Die Berner Rennrodlerin Martina Kocher war nach dem überraschenden WM-Titel nahe daran zurückzutreten. Es brauchte schon ein paar Justierungen, um die Leidenschaft frisch zu entfachen.

Martina Kocher hat die Motivation für das harte Training, welches der Rodelsport mit sich bringt, wieder gefunden.

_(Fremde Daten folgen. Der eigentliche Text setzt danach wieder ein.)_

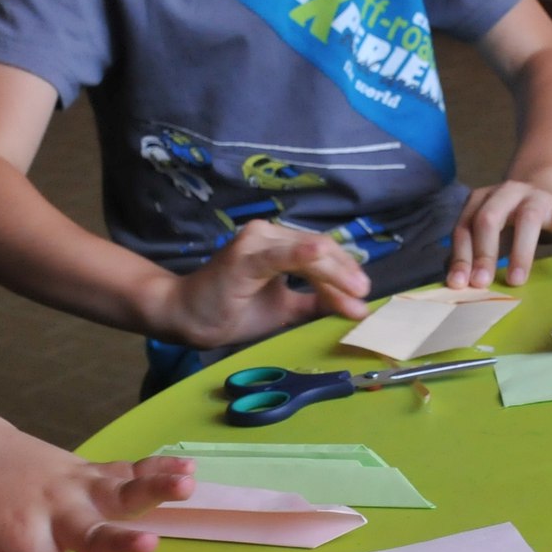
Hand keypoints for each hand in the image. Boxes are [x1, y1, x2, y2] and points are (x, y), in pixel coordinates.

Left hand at [0, 412, 198, 551]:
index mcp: (22, 540)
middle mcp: (55, 512)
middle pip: (93, 531)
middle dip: (121, 542)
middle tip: (149, 546)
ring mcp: (76, 487)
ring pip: (120, 490)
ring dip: (154, 489)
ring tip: (186, 486)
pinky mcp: (90, 470)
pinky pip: (127, 468)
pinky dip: (158, 467)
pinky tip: (190, 468)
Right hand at [153, 221, 369, 347]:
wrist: (187, 317)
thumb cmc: (232, 310)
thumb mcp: (285, 308)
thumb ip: (316, 302)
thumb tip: (354, 305)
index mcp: (279, 243)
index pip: (322, 253)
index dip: (345, 272)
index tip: (363, 298)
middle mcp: (268, 234)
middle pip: (320, 250)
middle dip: (345, 273)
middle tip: (364, 295)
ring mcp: (255, 242)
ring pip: (307, 253)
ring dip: (334, 272)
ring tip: (356, 292)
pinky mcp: (243, 257)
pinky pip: (279, 255)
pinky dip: (302, 254)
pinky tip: (320, 255)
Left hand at [449, 180, 551, 286]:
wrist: (545, 185)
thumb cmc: (510, 218)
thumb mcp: (487, 228)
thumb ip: (470, 249)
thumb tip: (455, 280)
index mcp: (482, 199)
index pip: (465, 227)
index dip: (461, 256)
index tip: (460, 284)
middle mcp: (507, 193)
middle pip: (490, 218)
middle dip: (484, 252)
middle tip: (482, 283)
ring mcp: (538, 198)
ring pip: (528, 219)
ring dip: (520, 252)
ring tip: (517, 281)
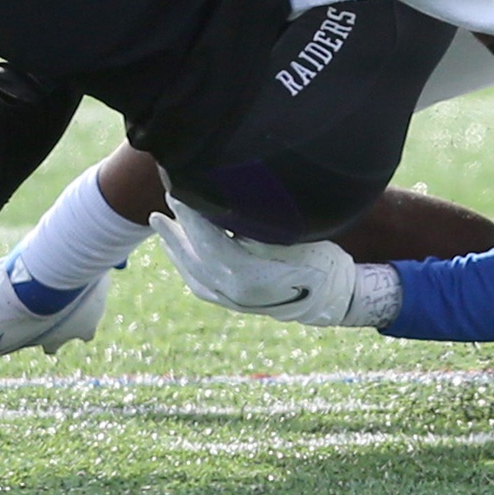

Martina Kocher hat die Motivation für das harte Training, welches der Rodelsport mit sich bringt, wieder gefunden.
Franziska Rothenbühler

Martina Kocher kommt von einer der letzten Trainingseinheiten in heimischer Umgebung, bevor sie sich für mehrere Tage zwecks Eiskanaltests nach Igls begibt, wo Ende Januar 2017 die WM stattfindet. Sie hat einen dicken Schal um den Hals gebunden. «Eine hartnäckige Erkältung», klärt sie auf. «Abgesehen davon geht es mir sehr gut.» Das war nicht immer so nach der für sie grandios verlaufenen WM im deutschen Königsee. Im März, als die Saison 2015/16 vorüber war und die Spannung nachliess, kam die ganz grosse Müdigkeit. Und mit ihr eine Leere, die für Kocher eine neue Erfahrung war: «Ich habe immer ganz genau gewusst, wie es weitergehen sollte.»